*SELECTED TEXT*:
The ipsilateral local failure rate in women with good-risk ductal carcinoma in situ was low with observation after breast-conserving surgery, but was significantly lower with the addition of radiotherapy, according to findings from a prospective, randomized, Radiation Therapy Oncology Group trial.

Failure occurred in 19 of 298 patients in the observation group, compared with 2 of 287 patients in the radiotherapy group; the cumulative rates of ipsilateral local failure at 7 years were 6.7% and 0.9% in the groups, respectively (hazard ratio, 0.11), Dr. Beryl McCormick of Memorial Sloan Kettering Cancer Center, New York, and her colleagues reported online Jan. 19 in the Journal of Clinical Oncology.

Dr. Beryl McCormick

Local failures were invasive in 42% of cases in the observation arm and in one of the two patients in the radiotherapy arm. The 7-year cumulative mastectomy incidence was 2.8% in the observation arm and 1.5% in the radiotherapy arm. Survival was excellent and did not differ between the arms, the investigators said (J. Clin. Oncol. 2015 Jan. 19 [doi:10.1200/JCO.2014.57.9029]).

Study subjects were women with a mean age of 58 years and mammographically detected low- or intermediate-grade ductal carcinoma in situ (DCIS) that measured less than 2.5 cm with margins of at least 3 mm. Those assigned to the radiotherapy group underwent whole-breast radiotherapy at a dose of 50 Gy in 25 fractions, 50.4 Gy in 28 fractions, or 42.5 Gy in 16 fractions, and most received tamoxifen, which was required in both arms when the study opened before being made optional in 2001.

The women were followed for a median of 7.2 years.

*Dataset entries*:
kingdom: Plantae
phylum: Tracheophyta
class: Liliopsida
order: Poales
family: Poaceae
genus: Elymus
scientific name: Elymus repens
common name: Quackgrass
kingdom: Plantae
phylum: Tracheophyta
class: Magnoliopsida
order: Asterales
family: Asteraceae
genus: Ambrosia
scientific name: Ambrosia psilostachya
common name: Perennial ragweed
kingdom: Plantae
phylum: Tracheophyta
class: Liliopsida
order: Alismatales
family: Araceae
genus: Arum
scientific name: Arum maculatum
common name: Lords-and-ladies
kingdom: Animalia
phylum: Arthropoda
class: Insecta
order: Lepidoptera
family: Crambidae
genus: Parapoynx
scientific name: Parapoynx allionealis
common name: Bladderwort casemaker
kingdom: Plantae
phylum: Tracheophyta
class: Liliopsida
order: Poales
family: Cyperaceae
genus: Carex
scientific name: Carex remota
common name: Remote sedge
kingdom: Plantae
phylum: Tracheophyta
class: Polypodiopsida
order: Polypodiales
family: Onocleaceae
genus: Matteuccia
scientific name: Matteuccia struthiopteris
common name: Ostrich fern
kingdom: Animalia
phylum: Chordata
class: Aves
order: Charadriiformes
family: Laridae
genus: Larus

*ASSIGNED TASK 1*: Translate this sentence from the excerpt on the DCIS trial into Spanish: "The women were followed for a median of 7.2 years."
*ASSIGNED TASK 2*: From the excerpt on the DCIS trial, reproduce the passage starting at "Study subjects were" and ending at "optional in 2001.", substituting "anastrozole" for "tamoxifen".
*ASSIGNED TASK 3*: List every whole-breast radiotherapy dose regimen given in the excerpt on the DCIS trial.
The records are separate material, unconnected to the excerpt on the DCIS trial.

*SOLUTION 1*: Las mujeres fueron objeto de seguimiento durante una mediana de 7,2 años.

*SOLUTION 2*:
Study subjects were women with a mean age of 58 years and mammographically detected low- or intermediate-grade ductal carcinoma in situ (DCIS) that measured less than 2.5 cm with margins of at least 3 mm. Those assigned to the radiotherapy group underwent whole-breast radiotherapy at a dose of 50 Gy in 25 fractions, 50.4 Gy in 28 fractions, or 42.5 Gy in 16 fractions, and most received anastrozole, which was required in both arms when the study opened before being made optional in 2001.

*SOLUTION 3*:
50 Gy in 25 fractions
50.4 Gy in 28 fractions
42.5 Gy in 16 fractions